INSTRUCTIONS TO FOLLOW => Write out the entire listing below exactly as it appears, minus any pictures.

DATA EXCERPT =>
++++++++++

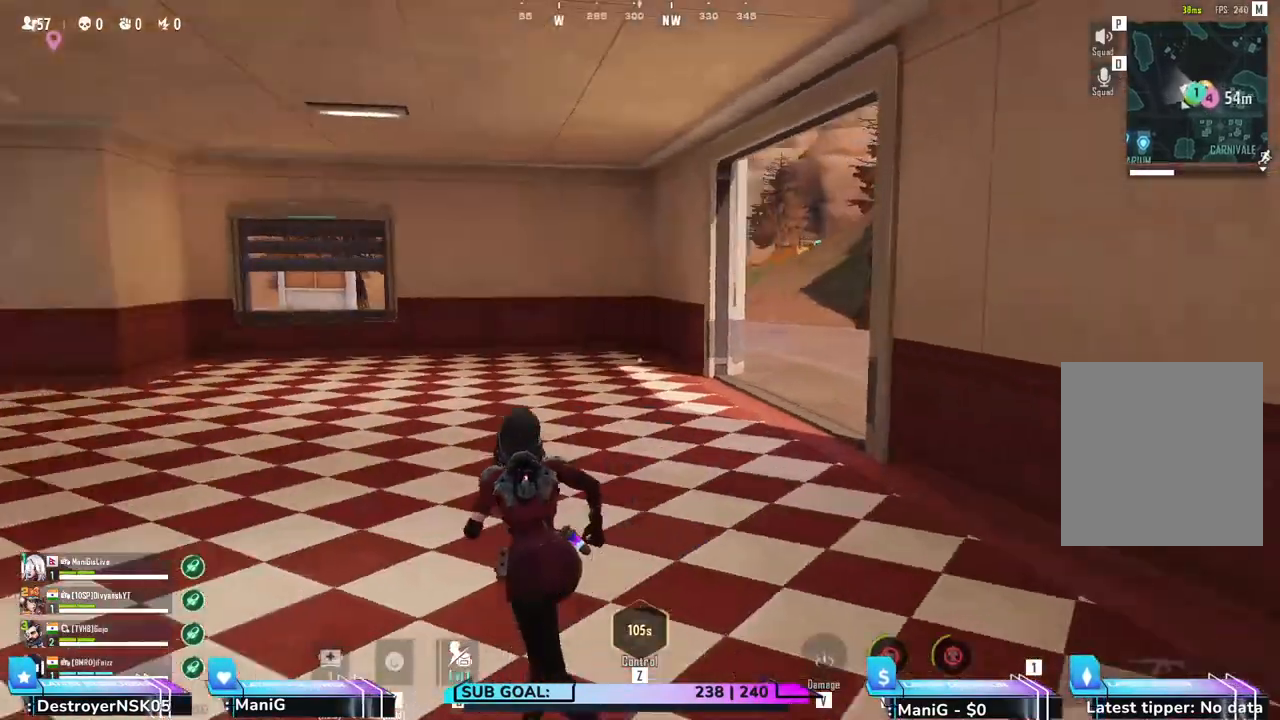
{"keys": ["d", "w"], "mouse": [], "events": [[50, "w", "up"], [83, "a", "down"], [150, "shift", "up"], [417, "w", "down"], [483, "a", "up"], [500, "d", "down"]]}
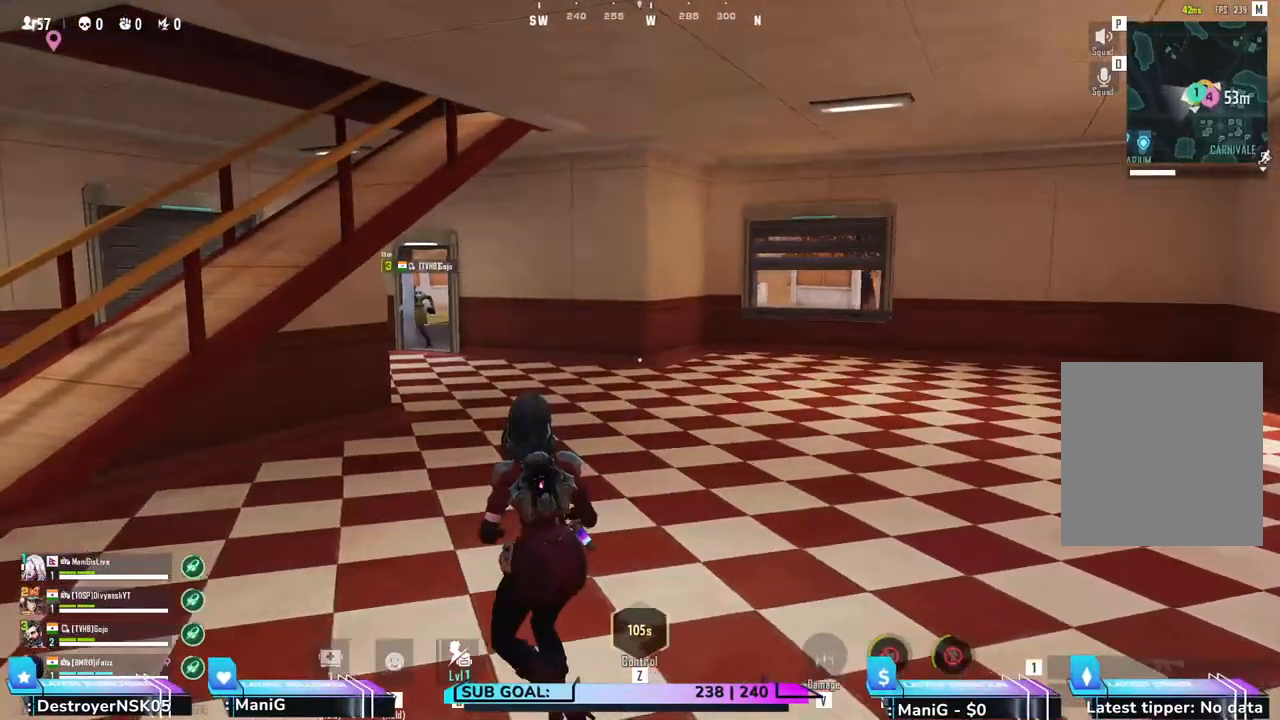
{"keys": ["shift", "w"], "mouse": [], "events": [[67, "shift", "down"], [383, "d", "up"]]}
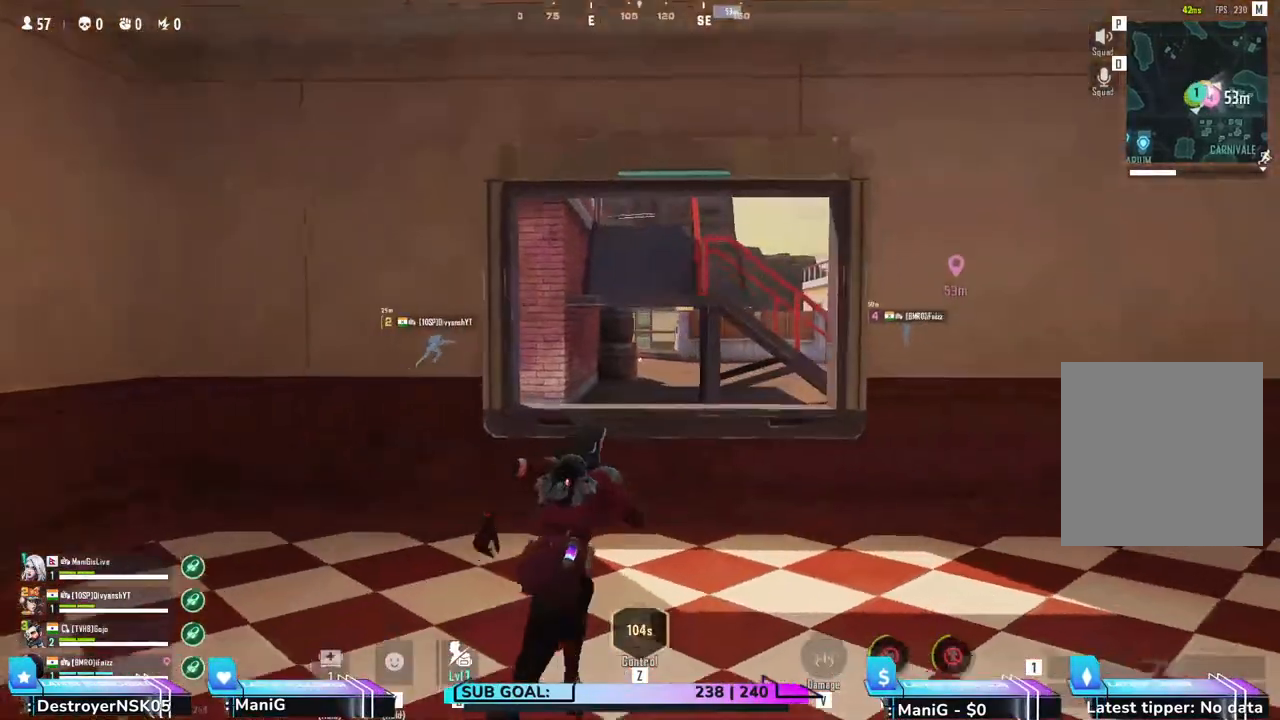
{"keys": ["shift", "w"], "mouse": [], "events": [[133, "space", "down"], [350, "space", "up"]]}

++++++++++

YOUR SOLUTION =>
{"keys": ["d", "w"], "mouse": [], "events": [[50, "w", "up"], [83, "a", "down"], [150, "shift", "up"], [417, "w", "down"], [483, "a", "up"], [500, "d", "down"]]}
{"keys": ["shift", "w"], "mouse": [], "events": [[67, "shift", "down"], [383, "d", "up"]]}
{"keys": ["shift", "w"], "mouse": [], "events": [[133, "space", "down"], [350, "space", "up"]]}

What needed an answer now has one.